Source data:

————

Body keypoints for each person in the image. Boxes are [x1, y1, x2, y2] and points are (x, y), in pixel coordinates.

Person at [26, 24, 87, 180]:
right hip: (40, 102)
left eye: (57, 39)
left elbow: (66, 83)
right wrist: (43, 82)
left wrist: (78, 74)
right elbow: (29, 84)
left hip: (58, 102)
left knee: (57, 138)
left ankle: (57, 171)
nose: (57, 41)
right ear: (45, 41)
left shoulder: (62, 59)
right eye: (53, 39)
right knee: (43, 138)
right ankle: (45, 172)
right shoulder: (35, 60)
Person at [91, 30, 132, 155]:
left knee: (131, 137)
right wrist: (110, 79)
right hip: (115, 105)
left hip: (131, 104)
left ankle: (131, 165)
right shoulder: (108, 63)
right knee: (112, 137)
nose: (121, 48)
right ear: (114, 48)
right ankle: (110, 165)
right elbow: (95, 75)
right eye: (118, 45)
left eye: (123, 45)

————

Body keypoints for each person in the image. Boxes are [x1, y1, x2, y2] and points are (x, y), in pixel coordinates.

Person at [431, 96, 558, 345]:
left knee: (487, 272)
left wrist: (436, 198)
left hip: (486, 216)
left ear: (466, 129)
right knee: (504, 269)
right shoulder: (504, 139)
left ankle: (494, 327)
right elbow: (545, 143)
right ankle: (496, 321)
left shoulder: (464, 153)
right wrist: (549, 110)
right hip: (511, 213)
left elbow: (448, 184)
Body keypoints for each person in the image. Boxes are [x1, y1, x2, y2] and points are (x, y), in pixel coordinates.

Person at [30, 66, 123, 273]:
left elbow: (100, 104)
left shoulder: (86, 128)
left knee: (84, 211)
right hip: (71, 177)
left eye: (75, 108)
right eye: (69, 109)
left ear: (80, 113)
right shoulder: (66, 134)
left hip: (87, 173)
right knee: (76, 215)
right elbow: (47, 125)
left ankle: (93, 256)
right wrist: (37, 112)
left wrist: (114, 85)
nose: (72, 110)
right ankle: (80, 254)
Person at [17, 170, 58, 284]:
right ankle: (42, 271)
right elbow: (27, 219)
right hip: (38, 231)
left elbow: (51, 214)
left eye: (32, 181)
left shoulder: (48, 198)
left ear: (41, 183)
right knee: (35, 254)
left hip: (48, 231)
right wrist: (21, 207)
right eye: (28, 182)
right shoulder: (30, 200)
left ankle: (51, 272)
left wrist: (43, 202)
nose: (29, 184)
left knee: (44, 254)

————

* AIM OF THE EXERCISE
What is the number of lines above that contain the string "elbow"? Answer with that number only.

* ANSWER SPACE
9